FDA actions for the week ending August 21, 2020, include a hearing set for a drug that could limit weight gain often associated with treatment for serious mental illness.
Ofatumumab approved for relapsing MS. On Thursday, FDA approved a self-administered version of the biologic ofatumumab for relapsing forms of multiple sclerosis (MS), including relapsing-remitting disease, active secondary progressive disease, or clinically isolated syndrome. The treatment will be sold by as Kesimpta and be used once a month through an autoinjector pen. Approval is based on results from the phase 3 ASCLEPIOS I and II trials, which randomly assigned 946 patients to receive ofatumumab and 936 to receive teriflunomide. In these studies, annualized relapse rates (ARR) for patients with MS were reduced by 51% (ACLEPIOS I) and 58% (ACLEPIOS II). Novartis anticipates it will be available by September. The anti-CD20 monoclonal antibody is already approved to treat chronic lymphocytic leukemia.
Gilead’s filgotinib for RA rejected. FDA this week issued a Complete Response Letter (CRL) for filgotinib, Gilead Science’s investigational treatment for moderately to severely active rheumatoid arthritis (RA). Regulators said they needed additional data from the MANTA and MANTA-Ray studies to complete a review of the New Drug Application (NDA) and relayed concerns about the benefit-risk profile of the 200 mg dose of filgotinib. These studies are evaluating how the drug affects sperm, with results expected in the first half of 2021. “We are disappointed in this outcome and will evaluate the points raised in the CRL for discussion with the FDA,” Merdad Parsey, MD, PhD, chief medical officer, Gilead Sciences, said in a statement. “We continue to believe in the benefit/risk profile of filgotinib in RA, which has been demonstrated in the FINCH phase 3 clinical program.” Gilead is developing filgotinib with Galapagos NV; the drug has received a favorable review from the European Medicine Agency’s Committee for Medicinal Products for Human Use in both the 100 mg and 200 mg doses.

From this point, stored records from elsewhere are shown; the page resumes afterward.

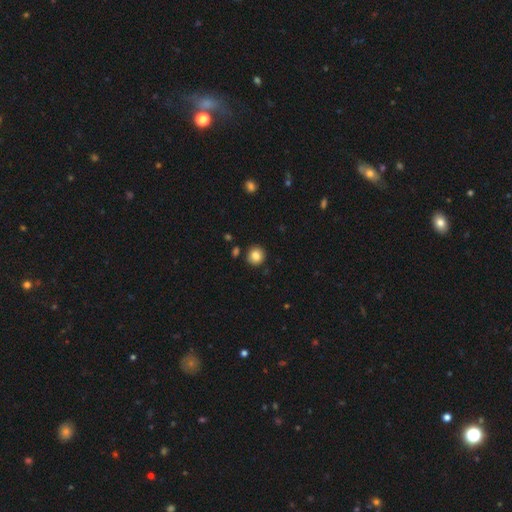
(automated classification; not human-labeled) Smooth or featured?
  - smooth: 85% *
  - star or artifact: 9%
  - featured or disk: 5%
How rounded?
  - round: 90% *
  - in between: 9%
  - cigar-shaped: 1%
Merging?
  - none: 88% *
  - minor disturbance: 7%
  - merger: 2%
  - major disturbance: 2%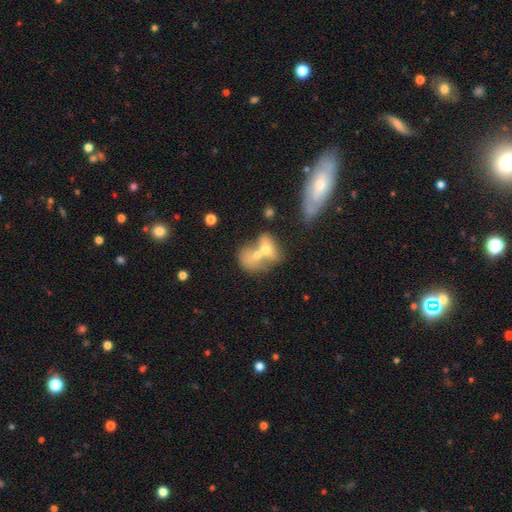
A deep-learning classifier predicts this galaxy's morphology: A smooth galaxy with no disk features (62%) that is in between round and cigar-shaped (62%). Merging: merger (75%).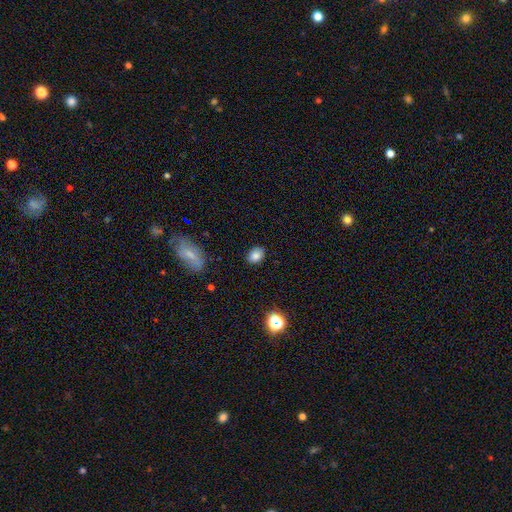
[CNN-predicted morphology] Smooth or featured: smooth — 82% (star or artifact — 10%)
How rounded: in between — 68% (round — 31%)
Merging: none — 86% (minor disturbance — 10%)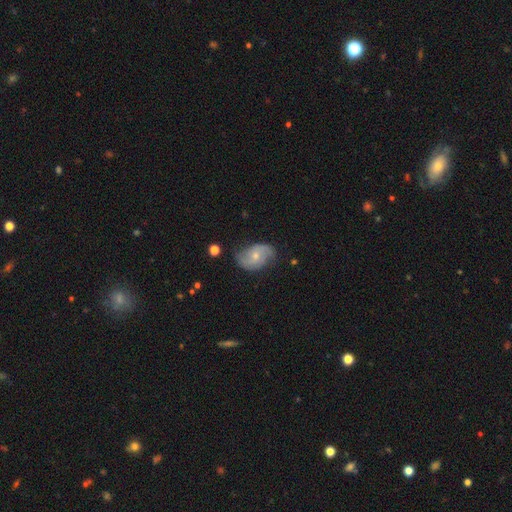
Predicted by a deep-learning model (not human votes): smooth-or-featured: featured or disk: 76% | smooth: 18% | star or artifact: 6%
  disk-edge-on: no: 97% | yes: 3%
    bar: no: 56% | weak: 37% | strong: 6%
    has-spiral-arms: yes: 93% | no: 7%
      spiral-winding: medium: 45% | loose: 31% | tight: 24%
      spiral-arm-count: 2: 81% | can't tell: 9% | 3: 4% | 1: 2% | 4: 2% | more than 4: 2%
    bulge-size: small: 62% | moderate: 33% | none: 2% | large: 1% | dominant: 1%
  merging: none: 69% | minor disturbance: 23% | major disturbance: 6% | merger: 2%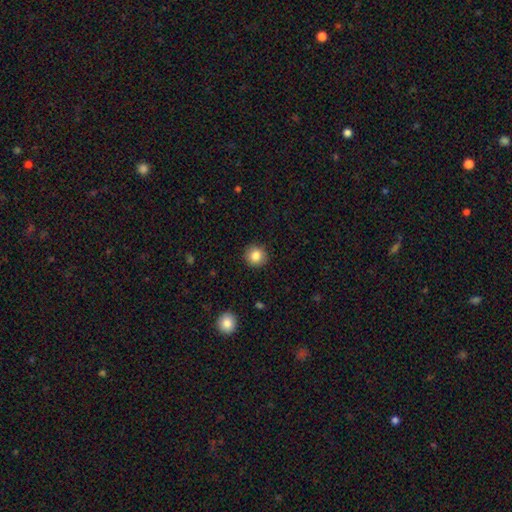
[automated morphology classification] Smooth or featured? Predicted: smooth (p=0.84). How rounded? Predicted: round (p=0.93). Merging? Predicted: none (p=0.91).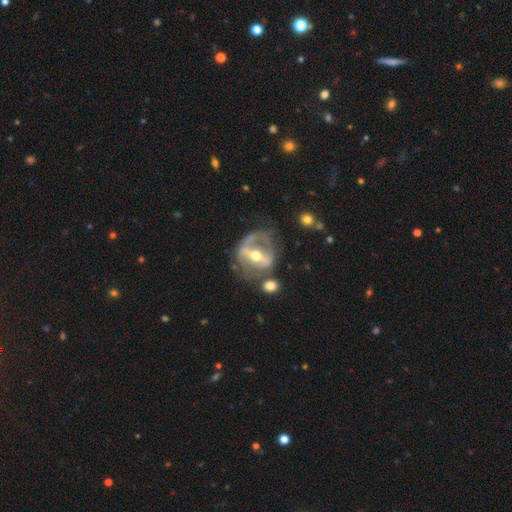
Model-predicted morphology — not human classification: smooth-or-featured: featured or disk: 80% | smooth: 13% | star or artifact: 6%
  disk-edge-on: no: 92% | yes: 8%
    bar: strong: 68% | weak: 21% | no: 12%
    has-spiral-arms: yes: 55% | no: 45%
    bulge-size: moderate: 69% | small: 25% | large: 4% | none: 1% | dominant: 1%
  merging: none: 53% | minor disturbance: 20% | major disturbance: 18% | merger: 9%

Advisory panel date set for ALKS 3831. Alkermes announced Friday evening that a joint meeting of the FDA Psychopharmacologic Drugs Advisory Committee and the Drug Safety and Risk Management Advisory Committee will review its NDA for ALKS 3831, an investigational therapy for the treatment of adults with schizophrenia and bipolar I disorder, has been tentatively scheduled for October, 9, 2020. The date set for action under the Prescription Drug User Fee Act (PDUFA) is November 15, 2020. In a statement, the company highlighted anticipated areas of focus for the panel: (1) clinical meaningfulness of ALKS 3831's attenuation of olanzapine-associated weight gain, including the magnitude of weight effect and the impact of ALKS 3831 on laboratory-based metabolic parameters, and (2) “certain potential clinical risks” that relate to the interaction of ALKS 3831, which contains samidorphan, an opioid receptor antagonist, “and opioids in the intended patient populations.” ALKS 3831 is designed to address treatment needs for patients with schizophrenia and bipolar I disorder without the significant weight gain associated with olanzapine alone.
Vaccination Not a Risk Factor for Pediatric-Onset MS, Study Finds
December 16th 2024Previous studies have found no association between vaccination and MS in adults. To evaluate the association between vaccinations and pediatric-onset MS, researchers conducted a retrospective case-control study using data from the Bavarian Association of Statutory Health Insurance Physicians database.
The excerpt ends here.